A ser assim, poucas dúvidas poderão existir quanto à obrigatoriedade de cada um ser vacinado no interesse da comunidade, além do que parece escapar ao mais benevolente escrutínio lógico a decisão individual de recusar a vacina. Até no interesse do próprio.

Tenho, de facto, uma grande dificuldade em entender que, atentos estes dados, o egoismo de uns poucos possa, ainda que minimamente, comprometer o bem-estar social que, em liberdade e em democracia, deveria ser um objetivo universal. Quando não é, o Estado deve mostrar-se musculado, sim, porque democracia não é desrespeito pelo próximo, e liberdade não é sinónimo de caos. Sobre este assunto, lembremo-nos do que disse a procuradora Maria José Morgado, há vários anos já, numa entrevista.(https://mosaicosemportugues.blogspot.com/2021/11/maria-jose-morgado.html)
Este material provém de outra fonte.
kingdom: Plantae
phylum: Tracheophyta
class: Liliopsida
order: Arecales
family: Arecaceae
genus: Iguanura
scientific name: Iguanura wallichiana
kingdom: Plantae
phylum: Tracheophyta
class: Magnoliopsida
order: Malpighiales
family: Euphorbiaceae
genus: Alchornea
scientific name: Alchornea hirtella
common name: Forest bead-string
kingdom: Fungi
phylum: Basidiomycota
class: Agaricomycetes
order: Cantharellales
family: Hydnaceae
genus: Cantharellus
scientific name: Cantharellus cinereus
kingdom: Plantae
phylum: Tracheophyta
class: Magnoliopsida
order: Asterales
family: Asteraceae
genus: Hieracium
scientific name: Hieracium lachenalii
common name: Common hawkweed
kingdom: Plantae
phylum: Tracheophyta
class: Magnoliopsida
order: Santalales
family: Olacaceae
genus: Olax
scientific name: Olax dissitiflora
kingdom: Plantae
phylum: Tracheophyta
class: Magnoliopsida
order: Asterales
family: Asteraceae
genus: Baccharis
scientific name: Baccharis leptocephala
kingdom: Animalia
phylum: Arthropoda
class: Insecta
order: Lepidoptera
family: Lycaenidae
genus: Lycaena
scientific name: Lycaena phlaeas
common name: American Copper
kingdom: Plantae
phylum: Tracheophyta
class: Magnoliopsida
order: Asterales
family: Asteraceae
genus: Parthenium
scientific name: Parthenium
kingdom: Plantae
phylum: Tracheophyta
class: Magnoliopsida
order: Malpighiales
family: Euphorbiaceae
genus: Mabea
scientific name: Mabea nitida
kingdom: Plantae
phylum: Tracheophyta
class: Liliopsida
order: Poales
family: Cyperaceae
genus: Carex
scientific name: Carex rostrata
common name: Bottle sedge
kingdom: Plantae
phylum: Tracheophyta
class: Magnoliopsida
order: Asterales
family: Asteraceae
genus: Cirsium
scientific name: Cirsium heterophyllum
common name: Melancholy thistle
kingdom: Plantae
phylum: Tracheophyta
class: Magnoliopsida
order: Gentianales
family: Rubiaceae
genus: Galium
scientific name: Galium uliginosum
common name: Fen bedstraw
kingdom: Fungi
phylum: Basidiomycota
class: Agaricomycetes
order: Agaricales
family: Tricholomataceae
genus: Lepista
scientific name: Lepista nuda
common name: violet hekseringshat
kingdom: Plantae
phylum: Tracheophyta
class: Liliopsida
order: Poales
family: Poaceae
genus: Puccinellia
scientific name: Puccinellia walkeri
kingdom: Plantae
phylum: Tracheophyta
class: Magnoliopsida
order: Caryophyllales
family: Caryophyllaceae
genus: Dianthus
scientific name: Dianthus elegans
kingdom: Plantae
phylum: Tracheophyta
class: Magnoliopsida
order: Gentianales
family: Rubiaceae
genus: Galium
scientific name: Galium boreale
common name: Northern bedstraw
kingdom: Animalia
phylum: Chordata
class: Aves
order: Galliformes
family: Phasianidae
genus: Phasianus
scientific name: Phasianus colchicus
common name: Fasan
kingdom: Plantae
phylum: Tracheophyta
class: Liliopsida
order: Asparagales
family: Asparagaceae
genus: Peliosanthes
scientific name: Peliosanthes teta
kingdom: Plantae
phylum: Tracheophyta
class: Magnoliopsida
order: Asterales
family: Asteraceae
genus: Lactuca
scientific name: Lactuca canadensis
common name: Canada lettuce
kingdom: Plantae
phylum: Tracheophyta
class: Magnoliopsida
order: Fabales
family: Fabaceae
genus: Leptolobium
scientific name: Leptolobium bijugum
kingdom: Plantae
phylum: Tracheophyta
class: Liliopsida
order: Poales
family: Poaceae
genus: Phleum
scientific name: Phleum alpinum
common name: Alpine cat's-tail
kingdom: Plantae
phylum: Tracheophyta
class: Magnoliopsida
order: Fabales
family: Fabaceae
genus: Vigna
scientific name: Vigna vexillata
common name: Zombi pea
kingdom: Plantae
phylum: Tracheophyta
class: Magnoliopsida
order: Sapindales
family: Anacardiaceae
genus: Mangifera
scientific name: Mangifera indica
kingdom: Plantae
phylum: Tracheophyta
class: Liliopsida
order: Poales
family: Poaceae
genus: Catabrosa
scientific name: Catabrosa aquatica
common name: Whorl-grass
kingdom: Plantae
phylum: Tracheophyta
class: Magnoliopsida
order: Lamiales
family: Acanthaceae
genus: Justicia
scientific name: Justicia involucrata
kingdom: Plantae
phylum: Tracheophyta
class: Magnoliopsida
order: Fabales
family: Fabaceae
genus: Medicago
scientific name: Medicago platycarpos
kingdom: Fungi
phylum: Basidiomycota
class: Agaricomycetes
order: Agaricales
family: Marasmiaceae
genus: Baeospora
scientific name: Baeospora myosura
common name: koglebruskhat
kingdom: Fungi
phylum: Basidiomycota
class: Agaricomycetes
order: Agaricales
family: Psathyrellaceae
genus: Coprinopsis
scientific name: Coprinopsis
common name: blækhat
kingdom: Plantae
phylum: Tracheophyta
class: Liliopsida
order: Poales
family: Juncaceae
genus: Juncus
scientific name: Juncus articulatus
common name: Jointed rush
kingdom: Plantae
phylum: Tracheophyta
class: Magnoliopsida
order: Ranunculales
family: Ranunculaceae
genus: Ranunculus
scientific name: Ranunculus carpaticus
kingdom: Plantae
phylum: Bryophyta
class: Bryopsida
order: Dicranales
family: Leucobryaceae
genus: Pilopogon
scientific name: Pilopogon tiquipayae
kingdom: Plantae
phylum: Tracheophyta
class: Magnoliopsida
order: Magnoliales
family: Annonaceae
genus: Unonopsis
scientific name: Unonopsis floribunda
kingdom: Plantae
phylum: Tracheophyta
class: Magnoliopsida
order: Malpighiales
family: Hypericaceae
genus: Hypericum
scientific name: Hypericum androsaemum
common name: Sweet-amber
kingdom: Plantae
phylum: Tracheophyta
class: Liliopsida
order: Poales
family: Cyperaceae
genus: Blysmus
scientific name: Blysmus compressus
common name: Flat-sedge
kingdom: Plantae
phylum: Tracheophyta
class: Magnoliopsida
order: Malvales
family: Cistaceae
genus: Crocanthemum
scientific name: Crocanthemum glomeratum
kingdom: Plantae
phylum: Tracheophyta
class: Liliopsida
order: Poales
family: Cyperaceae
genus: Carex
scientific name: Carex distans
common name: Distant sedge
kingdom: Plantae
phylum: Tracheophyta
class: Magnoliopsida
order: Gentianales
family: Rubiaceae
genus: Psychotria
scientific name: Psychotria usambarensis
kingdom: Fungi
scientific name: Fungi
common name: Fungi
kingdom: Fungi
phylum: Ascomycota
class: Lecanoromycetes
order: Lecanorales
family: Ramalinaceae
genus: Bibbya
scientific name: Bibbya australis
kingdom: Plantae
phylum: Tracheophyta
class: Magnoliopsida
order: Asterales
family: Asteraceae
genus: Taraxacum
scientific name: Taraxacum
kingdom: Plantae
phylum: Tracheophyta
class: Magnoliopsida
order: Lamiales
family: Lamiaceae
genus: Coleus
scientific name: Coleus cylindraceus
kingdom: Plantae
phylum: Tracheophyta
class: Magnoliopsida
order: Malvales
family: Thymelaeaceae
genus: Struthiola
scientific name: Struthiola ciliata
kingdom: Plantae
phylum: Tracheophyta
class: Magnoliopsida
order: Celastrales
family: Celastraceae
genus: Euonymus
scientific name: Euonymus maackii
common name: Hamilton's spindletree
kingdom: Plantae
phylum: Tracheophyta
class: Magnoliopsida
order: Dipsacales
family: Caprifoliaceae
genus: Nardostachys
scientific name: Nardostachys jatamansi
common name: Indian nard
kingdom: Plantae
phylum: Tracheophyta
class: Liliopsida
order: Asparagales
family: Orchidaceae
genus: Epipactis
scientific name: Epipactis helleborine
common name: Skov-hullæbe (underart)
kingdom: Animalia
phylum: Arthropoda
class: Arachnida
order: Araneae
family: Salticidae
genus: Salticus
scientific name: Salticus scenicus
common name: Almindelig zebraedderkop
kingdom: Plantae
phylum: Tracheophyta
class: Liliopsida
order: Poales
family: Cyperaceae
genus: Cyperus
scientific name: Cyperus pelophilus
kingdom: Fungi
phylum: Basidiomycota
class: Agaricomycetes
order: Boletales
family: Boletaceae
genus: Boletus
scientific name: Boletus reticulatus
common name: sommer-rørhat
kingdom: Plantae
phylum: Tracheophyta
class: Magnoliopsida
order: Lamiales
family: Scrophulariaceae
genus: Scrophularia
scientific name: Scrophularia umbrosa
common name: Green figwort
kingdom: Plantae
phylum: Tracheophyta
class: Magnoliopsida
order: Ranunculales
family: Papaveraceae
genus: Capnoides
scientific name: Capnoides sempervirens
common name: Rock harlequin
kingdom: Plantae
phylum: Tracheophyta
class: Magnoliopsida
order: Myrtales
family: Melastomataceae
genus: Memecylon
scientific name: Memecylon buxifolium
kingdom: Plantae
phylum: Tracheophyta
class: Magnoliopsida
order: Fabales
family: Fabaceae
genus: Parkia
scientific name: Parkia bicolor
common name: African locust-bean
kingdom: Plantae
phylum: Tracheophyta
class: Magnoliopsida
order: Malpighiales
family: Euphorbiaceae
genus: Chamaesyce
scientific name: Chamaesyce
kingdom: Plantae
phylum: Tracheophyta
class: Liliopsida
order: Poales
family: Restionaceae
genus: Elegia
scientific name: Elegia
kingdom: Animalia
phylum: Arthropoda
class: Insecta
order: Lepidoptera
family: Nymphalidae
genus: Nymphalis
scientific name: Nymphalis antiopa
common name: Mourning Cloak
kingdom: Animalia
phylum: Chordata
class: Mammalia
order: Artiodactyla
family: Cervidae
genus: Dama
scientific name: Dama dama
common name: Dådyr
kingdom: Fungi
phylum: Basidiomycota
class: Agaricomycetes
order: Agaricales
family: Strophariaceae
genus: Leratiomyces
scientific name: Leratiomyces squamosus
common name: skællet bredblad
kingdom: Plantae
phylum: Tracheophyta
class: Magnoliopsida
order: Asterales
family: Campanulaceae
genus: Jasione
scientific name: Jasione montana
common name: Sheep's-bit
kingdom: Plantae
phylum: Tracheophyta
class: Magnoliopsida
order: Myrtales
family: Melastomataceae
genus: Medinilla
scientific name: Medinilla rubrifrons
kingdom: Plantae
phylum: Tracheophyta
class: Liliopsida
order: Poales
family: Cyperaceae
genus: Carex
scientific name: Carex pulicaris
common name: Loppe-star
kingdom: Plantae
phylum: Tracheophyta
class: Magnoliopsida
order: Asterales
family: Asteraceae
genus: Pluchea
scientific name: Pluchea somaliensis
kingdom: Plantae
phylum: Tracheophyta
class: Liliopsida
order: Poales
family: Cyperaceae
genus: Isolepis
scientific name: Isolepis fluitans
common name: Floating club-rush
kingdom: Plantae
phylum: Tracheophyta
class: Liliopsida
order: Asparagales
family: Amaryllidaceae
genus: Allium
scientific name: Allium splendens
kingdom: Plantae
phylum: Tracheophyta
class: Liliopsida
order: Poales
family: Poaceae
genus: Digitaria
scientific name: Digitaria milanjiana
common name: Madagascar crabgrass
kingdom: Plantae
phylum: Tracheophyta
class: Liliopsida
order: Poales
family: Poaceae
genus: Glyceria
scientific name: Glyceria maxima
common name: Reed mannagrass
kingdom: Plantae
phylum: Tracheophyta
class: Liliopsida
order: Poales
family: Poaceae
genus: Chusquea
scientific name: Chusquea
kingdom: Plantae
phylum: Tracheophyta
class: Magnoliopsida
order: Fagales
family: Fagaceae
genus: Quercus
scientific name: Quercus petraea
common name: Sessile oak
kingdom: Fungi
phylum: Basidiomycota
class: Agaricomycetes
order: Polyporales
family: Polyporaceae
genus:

A liberdade individual não é um esteio inviolável: cede, imediata e inevitavelmente, perante o interesse coletivo na área da saúde, particularmente quanto, como é o caso, está em causa a própria sobrevivência - desde, claro está, que uma correspondência razoável entre a omissão e o respetivo efeito seja evidente, como, no presente caso, penso que o é. Todos vivemos em sociedade por opção, não por imposição. Para viver longe dos outros, há sempre, outros lugares.

Saúde e vida são áreas precisas, com limites bem definidos, das quais depende a própria sobrevivência da sociedade. Qualquer extrapolação a outras zonas da governação será abusiva. Mas, nestas áreas, optar pelo facilitismo e pela permissividade, facilmente acabará por atirar o tabuleiro ao chão.

Obrigado, uma vez mais, por me ter feito pensar, com um texto imparcial e objetivo, algo que, na blogosfera, vai sendo pouco comum encontrar...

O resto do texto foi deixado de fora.